De plus, on peut dire que les républicains aux États-Unis encouragent le prince héritier saoudien : , à l’approche des élections de mi-mandat aux États-Unis en novembre prochain MBS partie de la campagne des Républicains contre le Démocrate Biden.
Il est fort probable que le prince héritier, sans le soutien des Républicains, ainsi qu’une frange des Israéliens, n’aurait pas osé de telles actions dans le mépris du président américain.
La politique suivant les intérêts de chaque partie il n’est pas utile de rappeler, que celui qui s’est le plus moqué des Saoudiens, et du roi Salmane et de MBS, est … Donald Trump, qui a qualifié leur pays de « vache à lait », et a n’a pas hésité à dire qu’il a sauvé les « fesses » de MBS dans le cas du journaliste « découpé dans le consulat saoudien » Jamal Khashoggi.
Pour Trump, l’Arabie n’a que de l’argent, et c’est la raison pour laquelle il « aime » le roi, et a reçu MBS souriant dans le bureau ovale, et réussit à le persuader d’acheter pour 450 milliards de dollars d’armes américains ?!
Mais les insultes saoudiennes à l’égard du président américain ont suscité une mobilisation des Démocrates, qui ont dénoncé l’inaction de Biden envers l’Arabie saoudite, contrairement à ses promesses électorales, tandis que des membres de la Chambre des représentants ont envoyé une lettre au secrétaire d’État Anthony Blinken, signée par plus de 20 députés, et publiée par le site Internet « Intercept », et ont réclamé des informations sur l’évaluation par l’administration des relations saoudi- américaines.
La lettre révèle indirectement l’existence d’un examen approfondi sans précédent des relations, effectué par l’administration et non rendue publique.
Cela fait suite au refus du « le gouvernement saoudien de coopérer avec le gouvernement américain après l’invasion russe de l’Ukraine et la crise qui s’en est suivie. »

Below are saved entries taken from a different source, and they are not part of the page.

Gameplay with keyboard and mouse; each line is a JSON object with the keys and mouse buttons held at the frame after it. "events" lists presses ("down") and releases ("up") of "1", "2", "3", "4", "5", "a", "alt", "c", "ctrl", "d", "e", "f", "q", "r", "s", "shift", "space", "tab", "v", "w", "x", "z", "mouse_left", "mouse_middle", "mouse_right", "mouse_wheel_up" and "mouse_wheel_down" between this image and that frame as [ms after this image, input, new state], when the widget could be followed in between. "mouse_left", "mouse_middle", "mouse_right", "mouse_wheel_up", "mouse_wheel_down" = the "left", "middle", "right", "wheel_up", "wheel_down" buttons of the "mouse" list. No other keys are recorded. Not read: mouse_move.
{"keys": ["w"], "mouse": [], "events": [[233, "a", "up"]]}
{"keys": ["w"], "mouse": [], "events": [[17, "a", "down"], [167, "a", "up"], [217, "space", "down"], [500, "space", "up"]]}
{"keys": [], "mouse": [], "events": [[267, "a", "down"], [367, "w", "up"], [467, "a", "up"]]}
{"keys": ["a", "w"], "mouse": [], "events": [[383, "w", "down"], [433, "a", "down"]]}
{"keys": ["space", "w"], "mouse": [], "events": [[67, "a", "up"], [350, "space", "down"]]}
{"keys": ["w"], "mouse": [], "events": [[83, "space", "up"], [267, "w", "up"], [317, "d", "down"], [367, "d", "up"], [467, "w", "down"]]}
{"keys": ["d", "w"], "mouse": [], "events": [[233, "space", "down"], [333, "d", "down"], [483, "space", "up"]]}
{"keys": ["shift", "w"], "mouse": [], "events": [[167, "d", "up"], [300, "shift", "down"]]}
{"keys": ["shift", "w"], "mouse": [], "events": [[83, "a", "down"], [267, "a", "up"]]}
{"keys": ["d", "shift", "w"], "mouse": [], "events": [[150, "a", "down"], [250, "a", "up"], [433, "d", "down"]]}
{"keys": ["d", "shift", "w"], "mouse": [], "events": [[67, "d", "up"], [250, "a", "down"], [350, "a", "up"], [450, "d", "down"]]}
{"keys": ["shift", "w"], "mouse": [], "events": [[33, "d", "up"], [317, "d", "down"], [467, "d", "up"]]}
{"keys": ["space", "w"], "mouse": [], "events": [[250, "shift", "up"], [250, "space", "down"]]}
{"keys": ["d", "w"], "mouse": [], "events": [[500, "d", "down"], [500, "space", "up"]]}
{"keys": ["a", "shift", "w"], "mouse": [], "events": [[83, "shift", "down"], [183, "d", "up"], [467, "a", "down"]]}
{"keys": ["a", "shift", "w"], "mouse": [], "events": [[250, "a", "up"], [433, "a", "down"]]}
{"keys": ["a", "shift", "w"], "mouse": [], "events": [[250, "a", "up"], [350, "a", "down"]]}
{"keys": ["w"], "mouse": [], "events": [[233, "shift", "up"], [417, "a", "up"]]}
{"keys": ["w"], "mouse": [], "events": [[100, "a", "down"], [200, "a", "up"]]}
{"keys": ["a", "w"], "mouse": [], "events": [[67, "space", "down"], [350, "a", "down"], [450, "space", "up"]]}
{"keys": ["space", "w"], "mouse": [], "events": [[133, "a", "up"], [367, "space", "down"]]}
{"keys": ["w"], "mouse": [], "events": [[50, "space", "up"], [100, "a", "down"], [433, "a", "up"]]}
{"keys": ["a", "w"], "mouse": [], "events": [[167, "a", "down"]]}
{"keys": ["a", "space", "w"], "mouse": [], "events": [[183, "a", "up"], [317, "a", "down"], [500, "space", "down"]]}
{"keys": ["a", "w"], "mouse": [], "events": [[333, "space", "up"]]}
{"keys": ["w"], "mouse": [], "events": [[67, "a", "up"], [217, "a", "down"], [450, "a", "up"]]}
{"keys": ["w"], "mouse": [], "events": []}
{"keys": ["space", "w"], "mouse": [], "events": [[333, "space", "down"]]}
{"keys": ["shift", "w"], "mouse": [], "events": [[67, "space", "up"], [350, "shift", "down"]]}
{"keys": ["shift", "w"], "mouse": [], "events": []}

Des sénateurs écrivent : Plutôt que de répondre aux appels de notre gouvernement à augmenter la production de pétrole, qui aurait immédiatement fait baisser les prix du pétrole, l’Arabie saoudite a choisi d’engager des pourparlers avec Pékin pour discuter de la tarification en yuan d’une partie de ses ventes de pétrole à la Chine, une mesure qui affaiblirait le dollar.
La lettre aborde d’autres préoccupations, notamment la poursuite par l’Arabie saoudite de l’appropriation d’une technologie nucléaire indépendante en réponse à l’avancement des négociations des six avec l’Iran.
De même les Démocrates ne cessent de rappeler l’absence de responsabilité dans l’affaire du meurtre de Khashoggi, de l’attaque contre le Yémen, et la répression des citoyens saoudiens et l’absence de tout progrès sur l’égalité des sexes et les droits des travailleurs.
[i] « Studio 22 » : Producteur et acteur principal de la série, Khaled Al-Farraj.